Work to complete: For the Six Nations betting text below, decide whether each statement agrees with it, answering yes or no and quoting the deciding words. (a) Ireland have won every Six Nations meeting with Italy. (b) The Ireland vs Italy match kicks off at 16.00 on Saturday. (c) The writer looked at the betting firm's prices before making the predictions.

Text under study:
········
Month: February 2012

Be the bookie

This is part betting strategy, part parlour game.

It can be illuminating to play bookmaker and price up an event yourself. Compare the spread you come up with against that of the betting firm and it might help you locate where the value lies (at least in your eyes).

I tried to do this (without peeking, I promise) for this weekend’s round of Six Nations fixtures.

My predictions:

Worth-a-spin Spreads Ltd

Ireland vs Italy (Saturday, 13.30)

Ireland are at home, played only the one fixture where they ran Wales very close. Italy looked strong against England, but does this mean they’ve played their ‘cup final’ and are there for the taking? In Six Nations history Ireland have always beaten Italy, and by an average margin of 18.5 points. However, we know Italy are certainly competitive this time out.

Worth-a-Spin goes Ireland/Italy 10-13

England vs Wales (Saturday, 16.00)
········
Provided data:
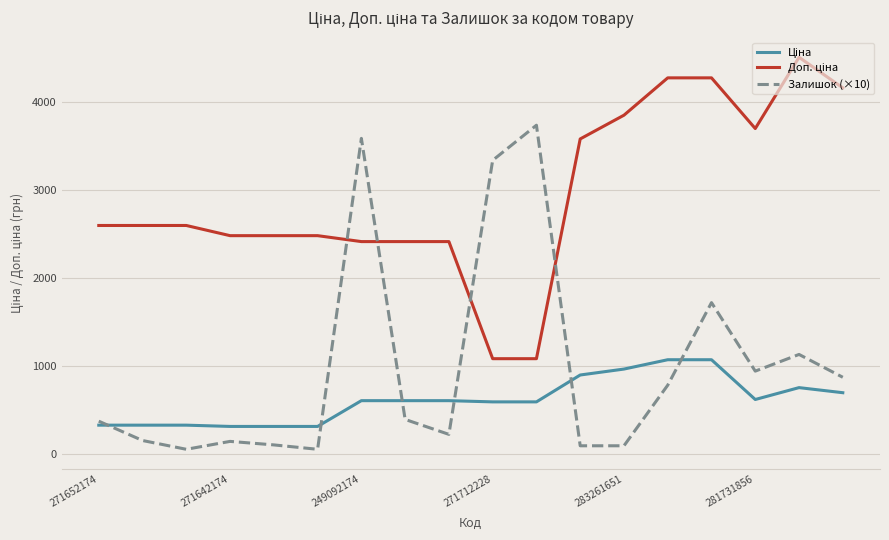

What is the greatest value displayed?

4513.3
········
Written answer:
(a) Yes: "In Six Nations history Ireland have always beaten Italy"
(b) No: "Ireland vs Italy (Saturday, 13.30)"
(c) No: "without peeking, I promise"